Alight extends, increases revolving commitments to $294.2 million

Chicago, Aug. 26 – Alight, Inc. announced that indirect wholly owned subsidiary Tempo Acquisition, LLC closed on a sixth amendment to its credit agreement on Aug. 24, according to an 8-K filing with the Securities and Exchange Commission.

The amended facility included revolving commitments that have been increased to $294.2 million.

The extended revolving credit commitments now have a maturity date of Aug. 31, 2026.

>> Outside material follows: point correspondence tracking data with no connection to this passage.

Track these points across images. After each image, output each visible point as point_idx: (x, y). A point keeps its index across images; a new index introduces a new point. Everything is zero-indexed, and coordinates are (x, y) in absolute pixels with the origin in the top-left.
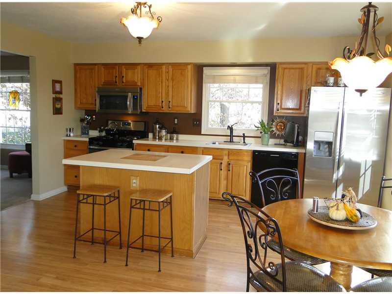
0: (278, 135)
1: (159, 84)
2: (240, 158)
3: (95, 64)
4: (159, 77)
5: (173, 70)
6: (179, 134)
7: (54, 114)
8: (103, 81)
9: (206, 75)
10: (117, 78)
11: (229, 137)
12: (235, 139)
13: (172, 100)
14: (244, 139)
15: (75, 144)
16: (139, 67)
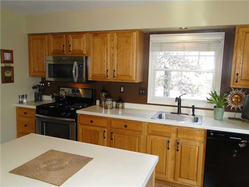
0: (233, 108)
1: (104, 53)
2: (191, 137)
3: (46, 34)
4: (104, 45)
5: (118, 38)
6: (124, 102)
7: (2, 83)
8: (53, 50)
9: (153, 43)
10: (65, 47)
11: (177, 108)
12: (183, 110)
13: (117, 70)
14: (193, 111)
15: (26, 111)
16: (84, 36)
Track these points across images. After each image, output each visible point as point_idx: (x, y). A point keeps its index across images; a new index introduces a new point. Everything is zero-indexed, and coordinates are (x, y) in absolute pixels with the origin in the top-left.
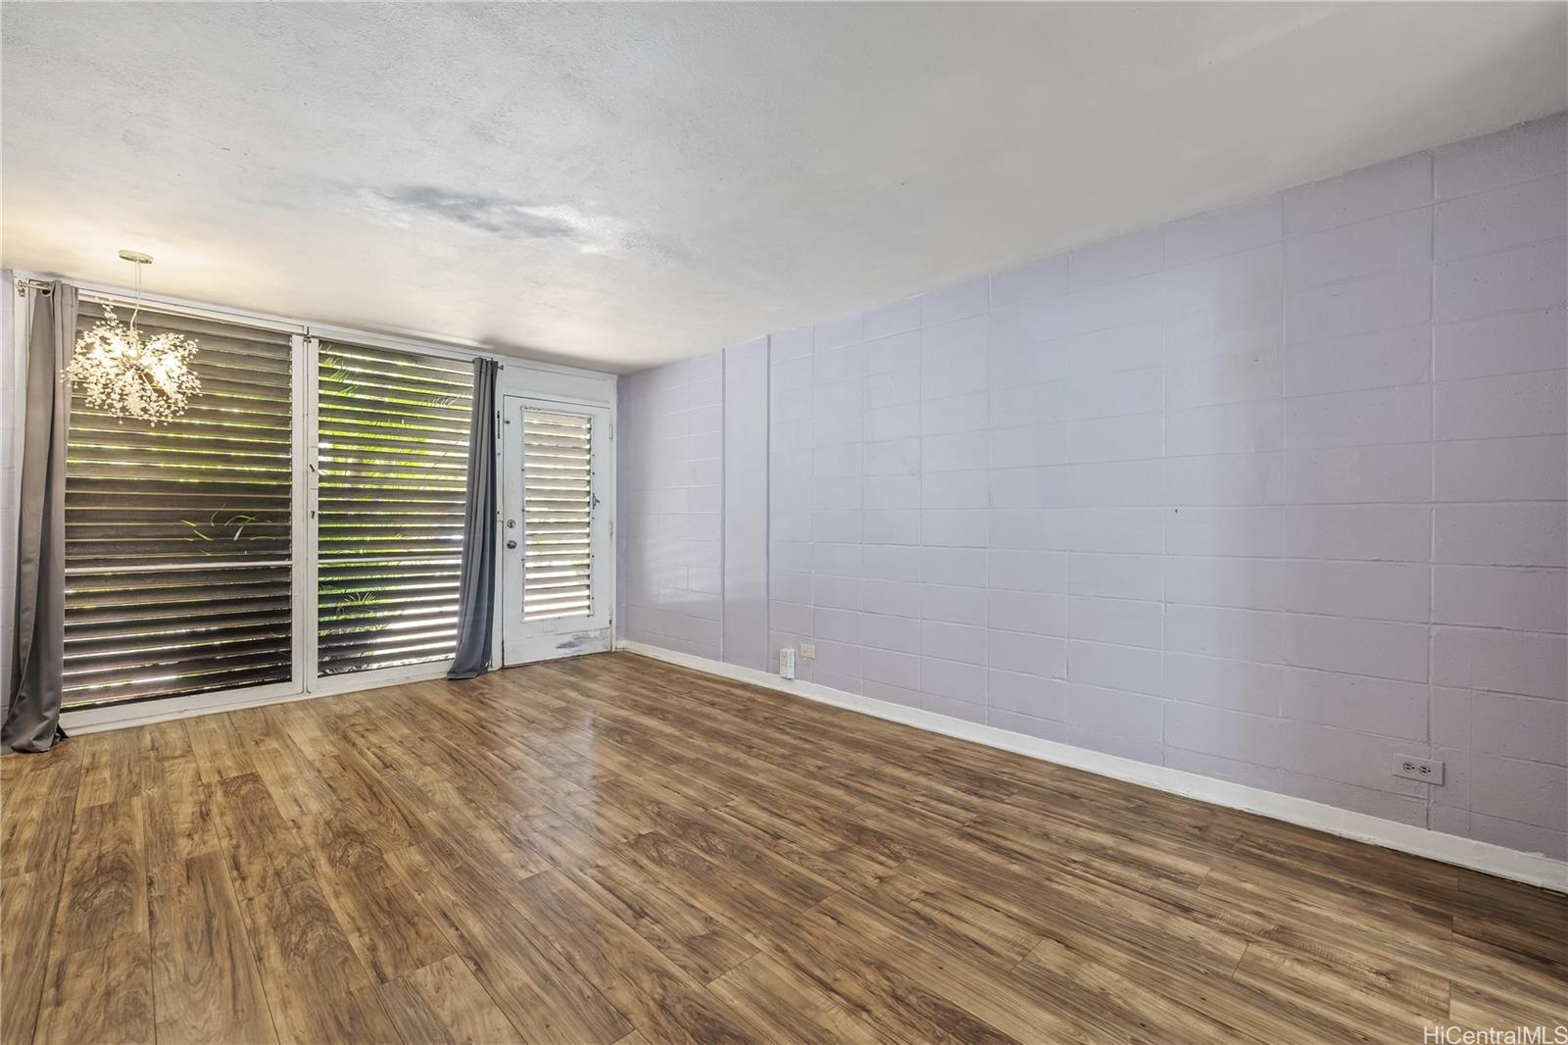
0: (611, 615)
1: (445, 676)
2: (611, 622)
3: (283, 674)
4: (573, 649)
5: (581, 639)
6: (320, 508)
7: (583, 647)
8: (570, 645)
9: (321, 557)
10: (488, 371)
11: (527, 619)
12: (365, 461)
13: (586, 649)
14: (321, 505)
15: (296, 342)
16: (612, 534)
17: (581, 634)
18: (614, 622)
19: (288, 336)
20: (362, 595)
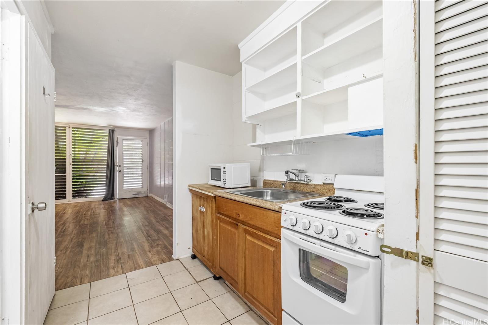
0: (148, 188)
1: (102, 200)
2: (147, 189)
3: (65, 198)
4: (137, 196)
5: (139, 193)
6: (73, 163)
7: (139, 195)
8: (136, 194)
9: (73, 173)
10: (112, 132)
11: (124, 188)
12: (87, 153)
13: (140, 195)
14: (73, 162)
15: (67, 129)
16: (147, 169)
17: (139, 192)
18: (148, 190)
19: (65, 127)
20: (83, 181)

Interest on the revolver is Libor plus 275 basis points and 300 bps, based on leverage. The commitment fee is between 37.5 bps and 50 bps, also based on leverage. The rates were previously listed in the fifth amendment and referenced in the filing on Thursday.

The amended facility was part of a broader amended agreement which includes a previously reported third incremental term loan in the amount of $525 million due Aug. 31, 2028 from Alight Solutions.

Bank of America, NA, Barclays, BMO Capital Markets Corp., Citibank, NA, Credit Suisse Loan Funding LLC, Goldman Sachs Bank USA, JPMorgan Chase Bank, NA, Morgan Stanley Senior Funding, Inc. and RBC Capital Markets, LLC worked as joint lead arrangers and joint bookrunners.

Blackstone Securities Partners LP and Trasimene Capital Management, LLC were co-managers.

Bank of America, NA is the administrative agent.

Alight is a Lincolnshire, Ill.-based provider of integrated, cloud-based human capital solutions.